Please humor us and try a voltage divider with 1K and 4K and show us the result. I can see no reason why that would not work.

Bob

 

Please humor us and try a voltage divider with 1K and 4K and show us the result. I can see no reason why that would not work.

Bob

If he did as normal procesure then the problem could be in the output part that we don't know.

 

What about a transistor acting like an open collector? Supply the desired voltage to the collector via a resistor. When the square wave goes high the transistor conducts and pulls the collector to ground (an inverter circuit).

 

Like this ? ? ? [edit] oops - ignore that little plus sign. [end edit] [edit #2] the base of the transistor will also need a resistor. Forgot that when I drew this. [end edit #2]

 

Quick note - the pulses will be inverted. If the 5V pulse is high for 80% of the period then the 1V pulse will be LOW for 80% of the period. If you're working with a square wave then you shouldn't have any problems. But if the high side versus the low side is not symmetrical then my drawing won't work like you want.

 

I would like to know why a voltage divider doesn’t work before proposing any other solution.

Bob

 

25 posts and we're going nowhere fast. Your question needs some work, and some information.

I tried using a simple voltage divider (with two resistors) put that didn't work. If the values of resistors are too high, in the Kilo ohm range , then there is nothing in the output.

What does that mean?

If I use low value resistors, then the signal output is really bad.

What does that mean?

The AD835 has an input impedance of 100 K. The 6903 is characterized for high output currents of 1 mA and 4 mA. A 2-resistor attenuator with a Thevenin equivalent impedance of less than 1 K will introduce an amplitude error of less than 1% at the 835 input, without overloading the 6903 output stage. Is this 10 times better than what you need, 1000 times worse than what you need, or something else?

ak

 

Like this ? ? ? [edit] oops - ignore that little plus sign. [end edit] [edit #2] the base of the transistor will also need a resistor. Forgot that when I drew this. [end edit #2]
View attachment 256922

Where did you get the 1V, add another LM317?

 

I’m not very experienced, but why not an inverting op amp configured with a gain of 0.2? If the pulse width is critical, use a transistor to invert the output?

Am I crazy?

 

If he did as normal procesure then the problem could be in the output part that we don't know.
View attachment 256908

A part of the Internal structure of the Programmable divider is linked from here.

 

Am I crazy?

That is beyond the scope of this forum.

The oscillator output is a 50% duty cycle square wave, so inverting it should not cause any downstream issues.

The 835 is specified for bipolar supplies only, so you need to either pee a little offset current into the summing node, or couple the output through a capacitor.

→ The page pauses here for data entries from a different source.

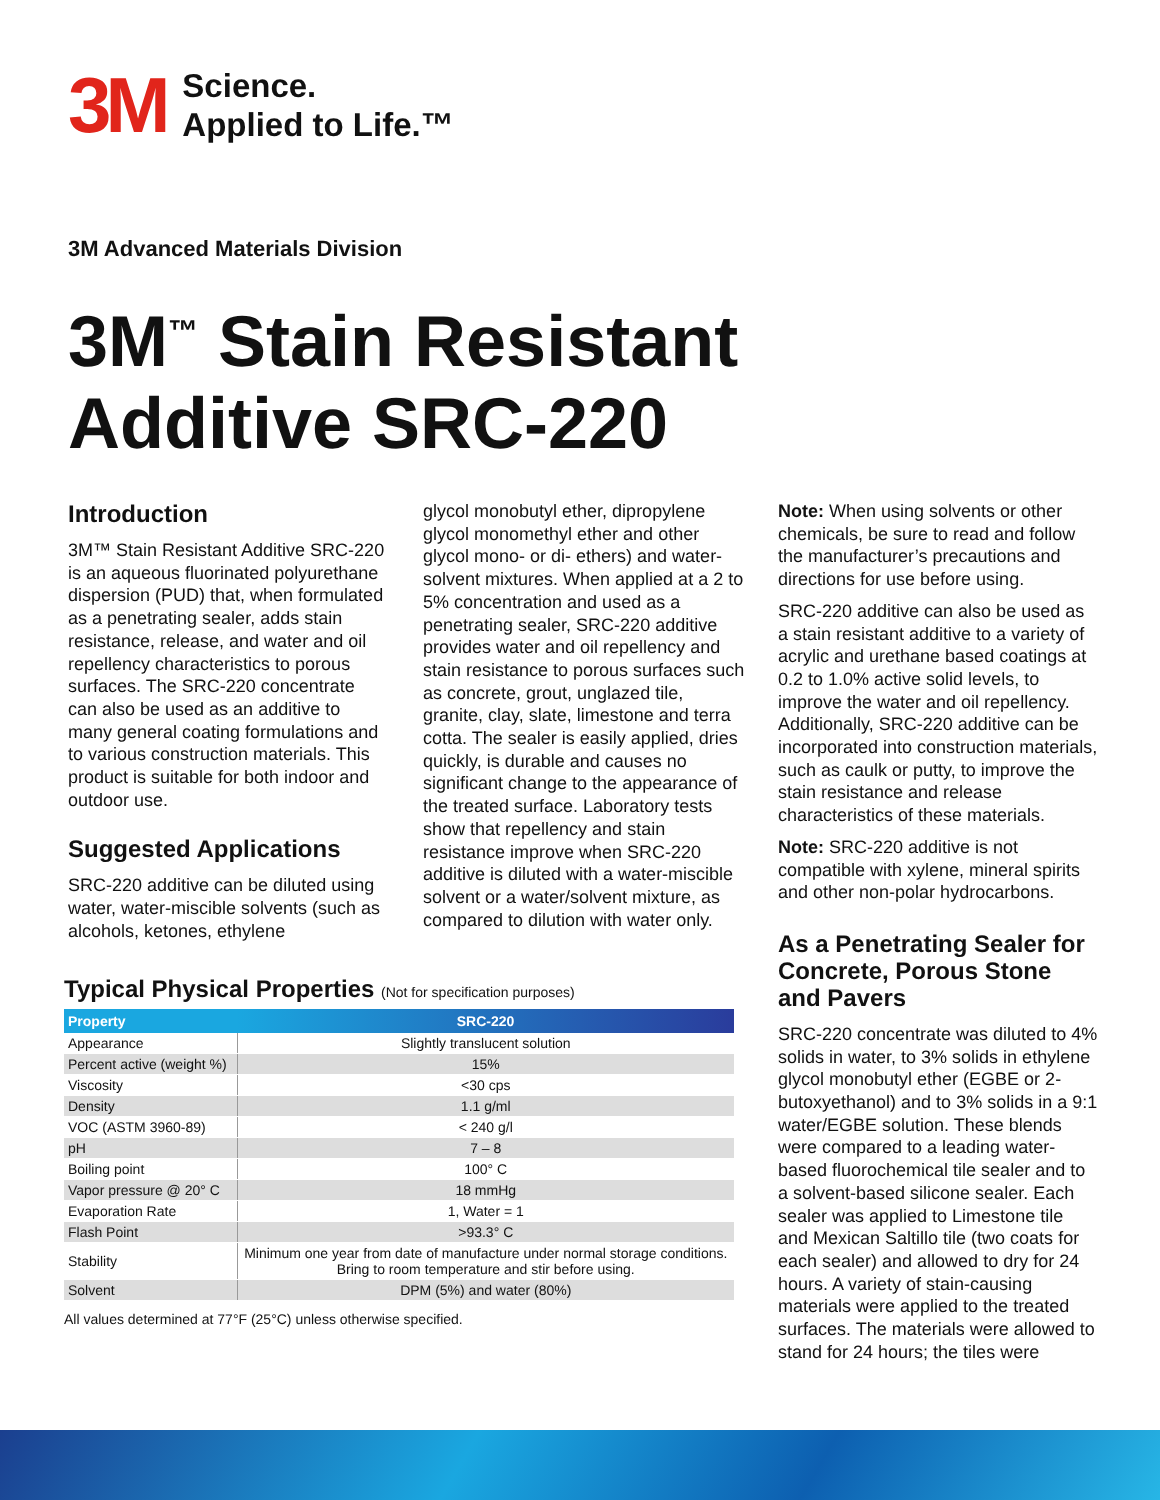3M
Science.
Applied to Life.™
3M Advanced Materials Division
3M<sup>™</sup> Stain Resistant
Additive SRC-220
Introduction
3M™ Stain Resistant Additive SRC-220 is an aqueous fluorinated polyurethane dispersion (PUD) that, when formulated as a penetrating sealer, adds stain resistance, release, and water and oil repellency characteristics to porous surfaces. The SRC-220 concentrate can also be used as an additive to many general coating formulations and to various construction materials. This product is suitable for both indoor and outdoor use.
Suggested Applications
SRC-220 additive can be diluted using water, water-miscible solvents (such as alcohols, ketones, ethylene
glycol monobutyl ether, dipropylene glycol monomethyl ether and other glycol mono- or di- ethers) and water-solvent mixtures. When applied at a 2 to 5% concentration and used as a penetrating sealer, SRC-220 additive provides water and oil repellency and stain resistance to porous surfaces such as concrete, grout, unglazed tile, granite, clay, slate, limestone and terra cotta. The sealer is easily applied, dries quickly, is durable and causes no significant change to the appearance of the treated surface. Laboratory tests show that repellency and stain resistance improve when SRC-220 additive is diluted with a water-miscible solvent or a water/solvent mixture, as compared to dilution with water only.
Note: When using solvents or other chemicals, be sure to read and follow the manufacturer’s precautions and directions for use before using.
SRC-220 additive can also be used as a stain resistant additive to a variety of acrylic and urethane based coatings at 0.2 to 1.0% active solid levels, to improve the water and oil repellency. Additionally, SRC-220 additive can be incorporated into construction materials, such as caulk or putty, to improve the stain resistance and release characteristics of these materials.
Note: SRC-220 additive is not compatible with xylene, mineral spirits and other non-polar hydrocarbons.
As a Penetrating Sealer for Concrete, Porous Stone and Pavers
SRC-220 concentrate was diluted to 4% solids in water, to 3% solids in ethylene glycol monobutyl ether (EGBE or 2-butoxyethanol) and to 3% solids in a 9:1 water/EGBE solution. These blends were compared to a leading water-based fluorochemical tile sealer and to a solvent-based silicone sealer. Each sealer was applied to Limestone tile and Mexican Saltillo tile (two coats for each sealer) and allowed to dry for 24 hours. A variety of stain-causing materials were applied to the treated surfaces. The materials were allowed to stand for 24 hours; the tiles were
Typical Physical Properties (Not for specification purposes)
| Property | SRC-220 |
| --- | --- |
| Appearance | Slightly translucent solution |
| Percent active (weight %) | 15% |
| Viscosity | <30 cps |
| Density | 1.1 g/ml |
| VOC (ASTM 3960-89) | < 240 g/l |
| pH | 7 – 8 |
| Boiling point | 100° C |
| Vapor pressure @ 20° C | 18 mmHg |
| Evaporation Rate | 1, Water = 1 |
| Flash Point | >93.3° C |
| Stability | Minimum one year from date of manufacture under normal storage conditions. Bring to room temperature and stir before using. |
| Solvent | DPM (5%) and water (80%) |
All values determined at 77°F (25°C) unless otherwise specified.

Still waiting for details about why a 2-resistor attenuator doesn't work.

ak

 

Where did you get the 1V, add another LM317?

I left certain things out because I don't know what the TS has available. However, it's quite possible a voltage divider could provide sufficient amperage for whatever he is running. He DID say that too low a resistance results in a dirty square wave and too high results in nothing happening. Somewhere in between is where the answer lay. I wouldn't recommend another regulator. I think the 5V could be divided down sufficiently. The easiest solution consists of very few parts. If those options don't produce the desired results then something more is needed. Since I don't have part-in-hand I can only offer minor guidance.

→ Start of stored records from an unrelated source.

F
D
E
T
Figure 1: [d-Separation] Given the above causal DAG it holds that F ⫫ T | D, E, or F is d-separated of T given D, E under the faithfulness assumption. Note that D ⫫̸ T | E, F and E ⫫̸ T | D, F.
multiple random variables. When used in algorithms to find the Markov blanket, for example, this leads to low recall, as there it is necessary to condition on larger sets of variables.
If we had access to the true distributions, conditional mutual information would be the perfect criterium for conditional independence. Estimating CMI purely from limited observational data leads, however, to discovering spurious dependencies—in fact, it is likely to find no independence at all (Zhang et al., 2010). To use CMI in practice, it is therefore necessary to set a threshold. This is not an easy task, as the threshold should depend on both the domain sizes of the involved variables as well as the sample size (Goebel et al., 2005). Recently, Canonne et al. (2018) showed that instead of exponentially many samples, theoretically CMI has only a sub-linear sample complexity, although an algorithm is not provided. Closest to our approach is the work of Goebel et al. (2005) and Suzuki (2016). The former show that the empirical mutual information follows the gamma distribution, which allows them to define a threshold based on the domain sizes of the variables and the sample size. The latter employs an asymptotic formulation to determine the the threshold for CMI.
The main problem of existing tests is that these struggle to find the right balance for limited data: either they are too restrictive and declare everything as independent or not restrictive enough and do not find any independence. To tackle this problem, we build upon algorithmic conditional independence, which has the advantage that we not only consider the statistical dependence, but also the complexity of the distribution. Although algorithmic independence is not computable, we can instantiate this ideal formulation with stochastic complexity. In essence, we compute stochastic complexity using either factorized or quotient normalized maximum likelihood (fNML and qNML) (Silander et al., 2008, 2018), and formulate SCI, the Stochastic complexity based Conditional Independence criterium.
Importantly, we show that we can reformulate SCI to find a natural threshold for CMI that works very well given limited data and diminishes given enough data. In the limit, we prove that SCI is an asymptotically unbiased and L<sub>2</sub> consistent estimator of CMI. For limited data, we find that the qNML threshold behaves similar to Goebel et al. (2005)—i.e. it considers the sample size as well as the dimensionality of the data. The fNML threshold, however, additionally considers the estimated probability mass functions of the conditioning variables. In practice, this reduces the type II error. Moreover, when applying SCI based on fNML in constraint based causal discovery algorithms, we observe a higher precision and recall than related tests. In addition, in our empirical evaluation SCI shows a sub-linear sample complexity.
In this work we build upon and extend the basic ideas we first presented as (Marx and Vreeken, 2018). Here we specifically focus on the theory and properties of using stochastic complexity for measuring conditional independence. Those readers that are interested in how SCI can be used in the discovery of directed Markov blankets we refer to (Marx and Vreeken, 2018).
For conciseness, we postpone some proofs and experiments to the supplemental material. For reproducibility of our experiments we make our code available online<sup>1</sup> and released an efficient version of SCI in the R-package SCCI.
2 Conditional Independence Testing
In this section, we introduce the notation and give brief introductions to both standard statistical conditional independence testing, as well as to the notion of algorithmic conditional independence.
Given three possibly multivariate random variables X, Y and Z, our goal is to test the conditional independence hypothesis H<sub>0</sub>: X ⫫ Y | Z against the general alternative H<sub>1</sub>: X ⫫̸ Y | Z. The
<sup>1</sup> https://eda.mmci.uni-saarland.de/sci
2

With my drawing above, the square wave would be inverted. A second transistor to invert the signal back would also potentially solve the problem.

 

Man, 32 replies and still no resolution!

 

That's how it gies when TS is uncooperative.

Bob

 

To design a simple voltage divider that will reduce the 5.00 volt square wave to 1.00 volts I need to know the resistance of both the source and the load. To get a voltage divider that will reduce the 5 volt square wave to a 1 volt square wave we can guess that the source resistance is zero and that the load resistance is very high. Then, because precision resistors are not handy, I can build a series string of five 1000 ohm 1% tolerance resistors, and apply the 5 volts to the top of the string and find the one volt across the bottom 1000 ohm resistor.
Realize now that two guesses were made here, and both of them matter quite a bit. If the driving circuit has feedback to keep the voltage at 5 volts independent of load, the the guess of zero source resistance is reasonable, and if the load has a reasonably high input resistance, such as a stereo amplifier, then the high resistance input guess is reasonable. But if it is the 50 ohm impedance input of an oscilloscope, then the input will be much less.

In my first post I mentionned the output of the LTC6903 goes directly into the AD835 input. From the datasheet of the AD835 ports are : High input impedances.

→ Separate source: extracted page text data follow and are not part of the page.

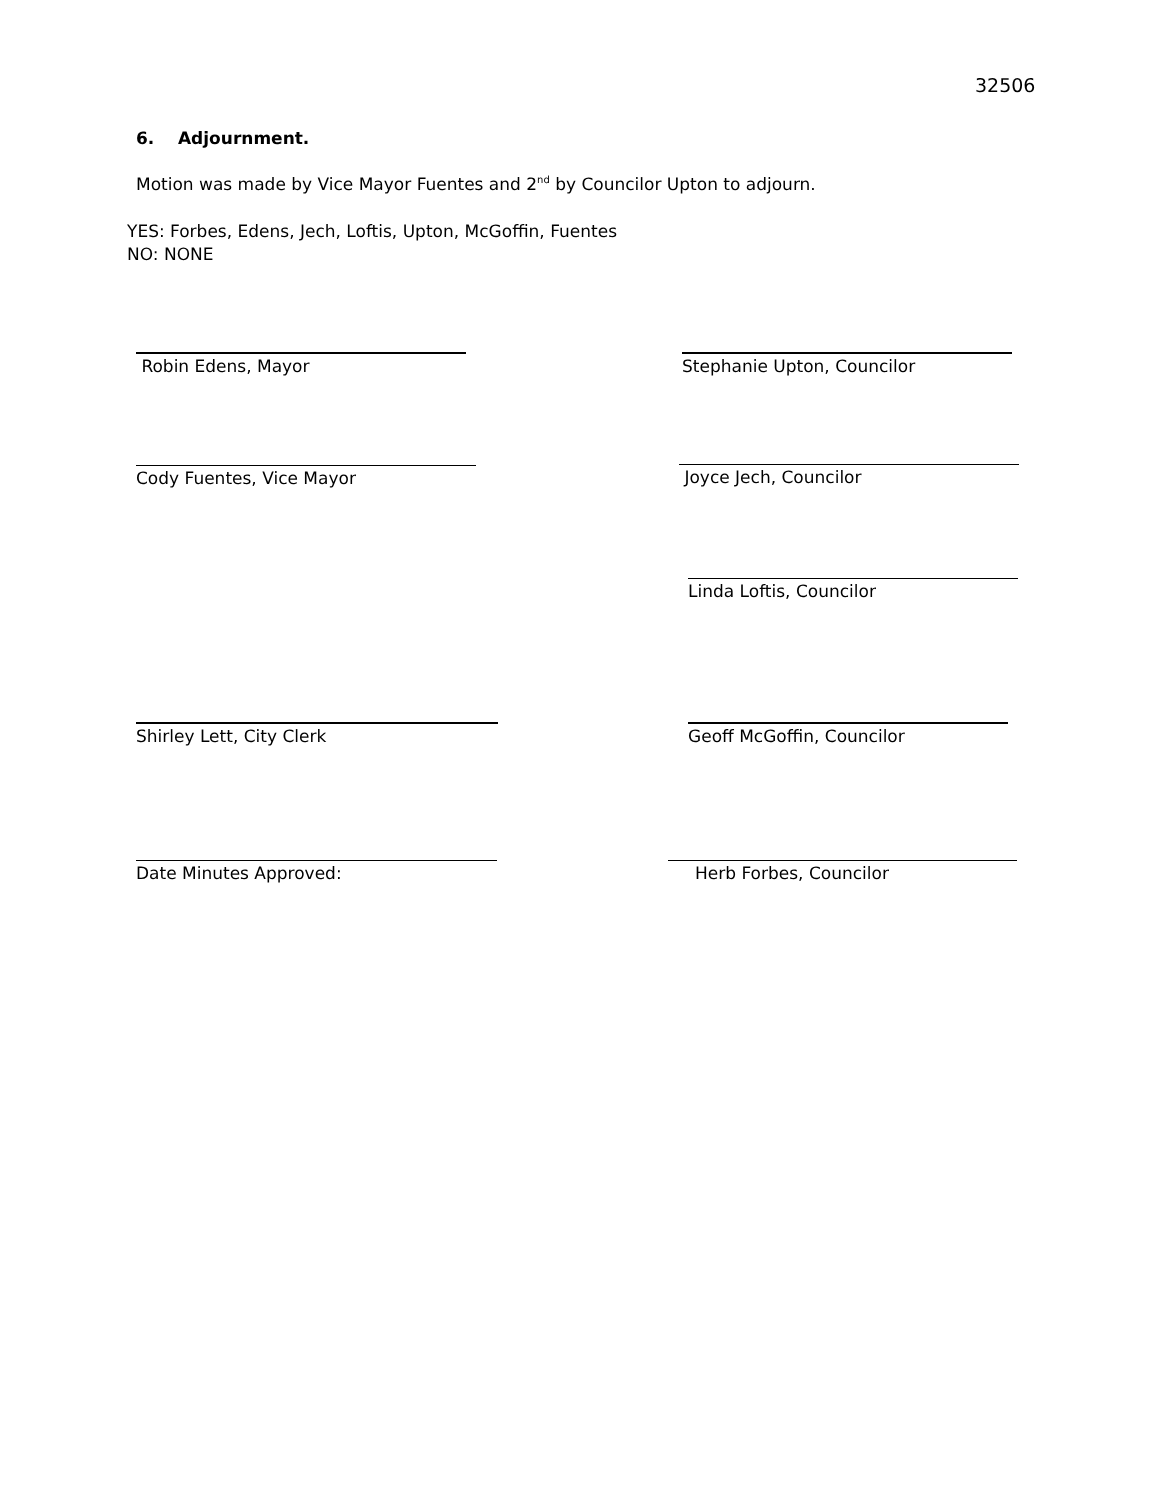32506
6. Adjournment.
Motion was made by Vice Mayor Fuentes and 2<sup>nd</sup> by Councilor Upton to adjourn.
YES: Forbes, Edens, Jech, Loftis, Upton, McGoffin, Fuentes
NO: NONE
Robin Edens, Mayor Stephanie Upton, Councilor
Cody Fuentes, Vice Mayor Joyce Jech, Councilor
Linda Loftis, Councilor
Shirley Lett, City Clerk Geoff McGoffin, Councilor
Date Minutes Approved: Herb Forbes, Councilor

You can try the circuit below.

Or you can measure the Vout resistor from Ve(Pin e of bjt) and Ground (You should turn off the power, and separate the SVR from the transistor), and then to find two fixed resistors to replace the SVR, if you can find the appropriate values of resistors.

View attachment 256885

this is the best solution for me, The resistor divider works but with low ohmic values not in the K ohm values. I was down to 2ohm with 10 ohm resistors, But I needed a Pot and as soon as I introduce that in the circuit, then the output was unstable. The 2N3904 is a low cost transistor anyway. thank you

 

The resistor divider works but with low ohmic values not in the K ohm values. I was down to 2ohm with 10 ohm resistors.

Then you were doing something wrong. Show us how you connected your voltage divider.

Bob

 

Output resistance of LTC6903 is 45Ω.
Input resistance of AD835 is 100kΩ.

You have a wide range of resistance to choose in order to design a working 5:1 attenuator.



Hence the design criteria are:

R1 + R2 > 450Ω
R2 < 10kΩ
R1 = 4 * R2

For example,
R1 = 4kΩ
R2 = 1kΩ

Another example,
R1 = 1000Ω
R2 = 250Ω

If you want to be able to adjust it, use a 1000Ω trim-pot.

 

Maybe the resistor divider worked with extremely low resistor values but not with high resistor values because it was built on a breadboard and the high resistances and their wires picked up interference.

 

We have no idea what he built since he won’t give us a schematic..

Bob

 

He said he tried 2 ohms and 10 ohms resistors without seeing that it caused a severe overload.